> FRAGMENTO DE TEXTO
::::::::::

Una
mañana más, Brandon (Michael Fassbender) se despierta en su piso de Nueva York.
Vive solo, bien entrado en la treintena. Mira al techo, reflexiona un momento.
Se levanta. Está desnudo. Va al baño. Una extraña y sensual voz se insinúa en
su contestador. El aludido no descuelga el teléfono.
Brandon sale de casa. Coge el metro como
todos los días. Se encamina hacia su oficina para seguir desempañando un
trabajo del que se nos detalla poco, pero se nos sugiere mucho. Mientras las
estaciones se suceden, ocupa el tiempo ojeando a sus compañeros de vagón.
Acabamos de irrumpir en la vida de un ciudadano
del siglo XXI. ¿Por qué una película con un comienzo, presuntamente, tan baladí
iba a suscitar una reseña de este cariz?
La cuestión es simple, en apariencia:
Brandon es adicto al sexo. Su día nace, se desarrolla y muere en base a una
dependencia que se ha tornado compulsiva. Ya hace tiempo que ésta trascendió el
mero placer físico. Sus polvos y masturbaciones lo son todo para él, la base de
su día a día. El vacío existencial que le carcome sólo puede ser ahuyentado
temporalmente a través de la satisfacción corporal más elemental.
Brandon se alivia en la ducha, en el
trabajo, ve vídeos porno, emplea webcams, revistas… No duda en contratar
prostitutas y en beneficiarse a las mujeres que quedan a su alcance. Su apetito
debe ser saciado llegando a importar poco quién sea el utilizado.

::::::::::

> DATOS PROPORCIONADOS
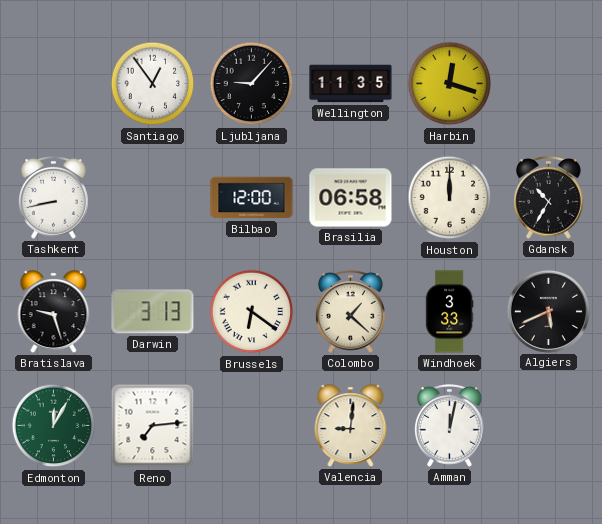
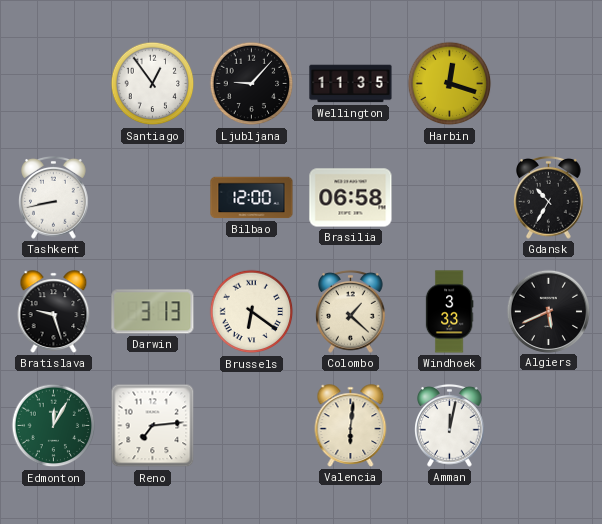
Houston: 12:00 -> none
Valencia: 9:01 -> 6:01
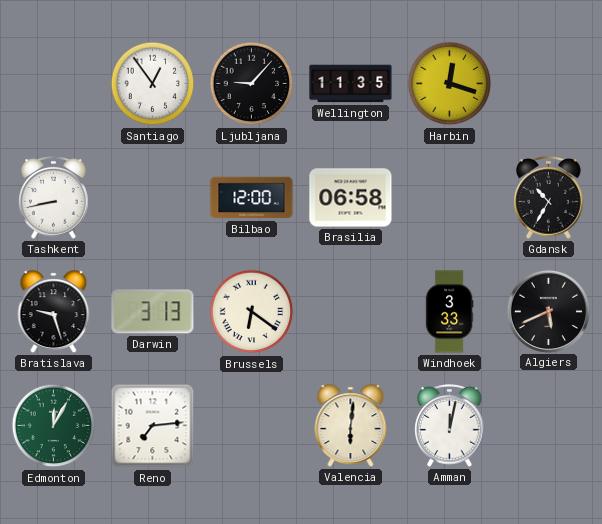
Colombo: 1:22 -> none
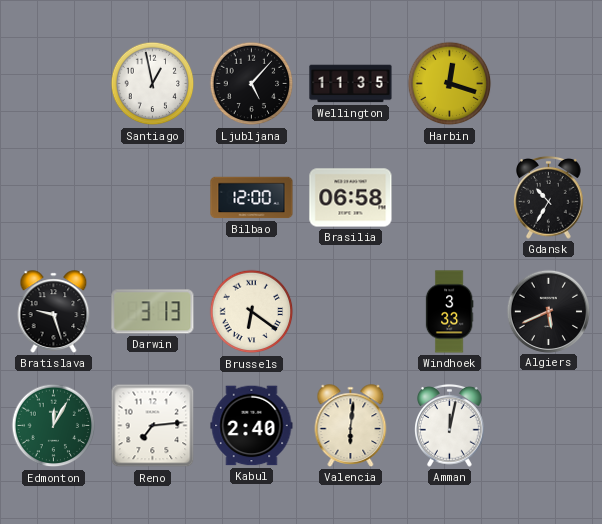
Santiago: 12:54 -> 12:58
Ljubljana: 9:07 -> 5:07
Tashkent: 8:43 -> none
Kabul: none -> 2:40
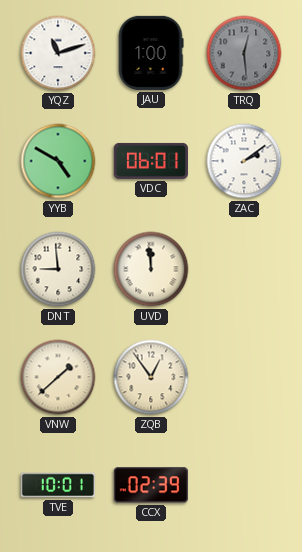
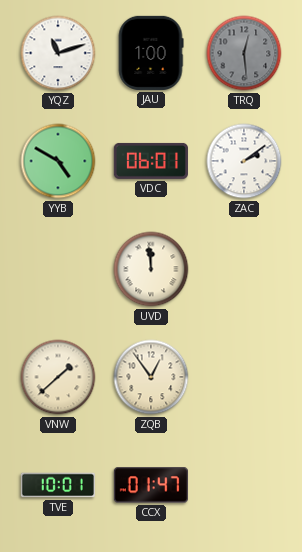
DNT: 8:59 -> none
CCX: 02:39 -> 01:47
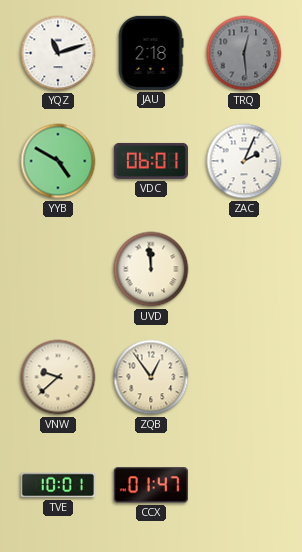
JAU: 1:00 -> 2:18
ZAC: 2:09 -> 2:04
VNW: 1:38 -> 9:38
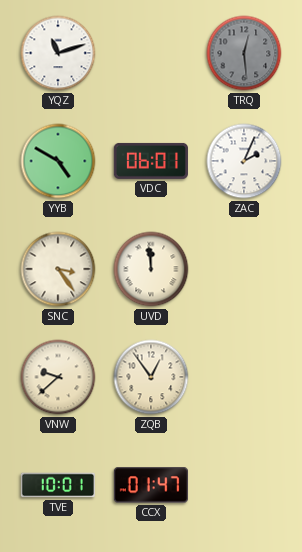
JAU: 2:18 -> none
SNC: none -> 3:24
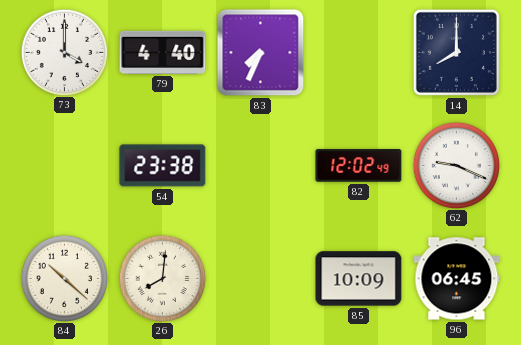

::::::::::

> LO QUE SE PIDE
• 1. Responde según la reseña de la película:
(a) ¿En qué ciudad se encuentra el piso de Brandon?
(b) ¿Qué medio de transporte toma Brandon para ir a su oficina?
(c) ¿A qué es adicto Brandon?
• 2. Devuelve el pasaje de la reseña de la película comprendido entre "Se levanta. Está" y "de este cariz?", ambos incluidos, copiado sin ninguna alteración.
• 3. Prolonga la reseña de la película a partir de su última oración.

> RESPUESTAS DEL EJERCICIO
• 1.
(a) En Nueva York.
(b) El metro.
(c) Al sexo.

• 2.
Se levanta. Está desnudo. Va al baño. Una extraña y sensual voz se insinúa en
su contestador. El aludido no descuelga el teléfono.
Brandon sale de casa. Coge el metro como
todos los días. Se encamina hacia su oficina para seguir desempañando un
trabajo del que se nos detalla poco, pero se nos sugiere mucho. Mientras las
estaciones se suceden, ocupa el tiempo ojeando a sus compañeros de vagón.
Acabamos de irrumpir en la vida de un ciudadano
del siglo XXI. ¿Por qué una película con un comienzo, presuntamente, tan baladí
iba a suscitar una reseña de este cariz?

• 3.
Hasta que un día entra en escena su hermana
Sissy (Carey Mulligan), otro ser a la deriva pero, a diferencia de Brandon,
inconformista y con deseos de tomar un nuevo rumbo. Cantante de cabaret
ocasional, busca poner un poco de sentido en su vida empezando por el reencuentro
con Brandon, al que hace mucho tiempo que no ve. Éste, no sin cierto recelo,
permite que ella se aloje unos días en su piso, con las consecuencias que ello
acarreará.
De este modo, queda expuesta la premisa de
“Shame”, un filme pequeño por su producción y repercusión mediática pero que,
como representante de la cinematografía reciente, se eleva hasta cotas
raramente transitadas. Y es que no recuerdo una película de los últimos años
que nos haya bombardeado con verdades tan directas, expresadas con una
elocuencia tan contundente y estremecedora.
Nos encontramos ante un relato depresivo
sobre el desencanto del presente. En el fondo, la dependencia hacia el sexo de
su protagonista puede ser perfectamente traspolable a cualquier otra adicción
reconocible de nuestros días: el juego, el tabaco, el alcohol, la televisión,
Internet… Cualquier persona con necesidad de llenar su inconformismo cotidiano
puede acabar colgado de una mal medida vía de escape a cuyo acceso tenemos
todos y de una repercusión imparable.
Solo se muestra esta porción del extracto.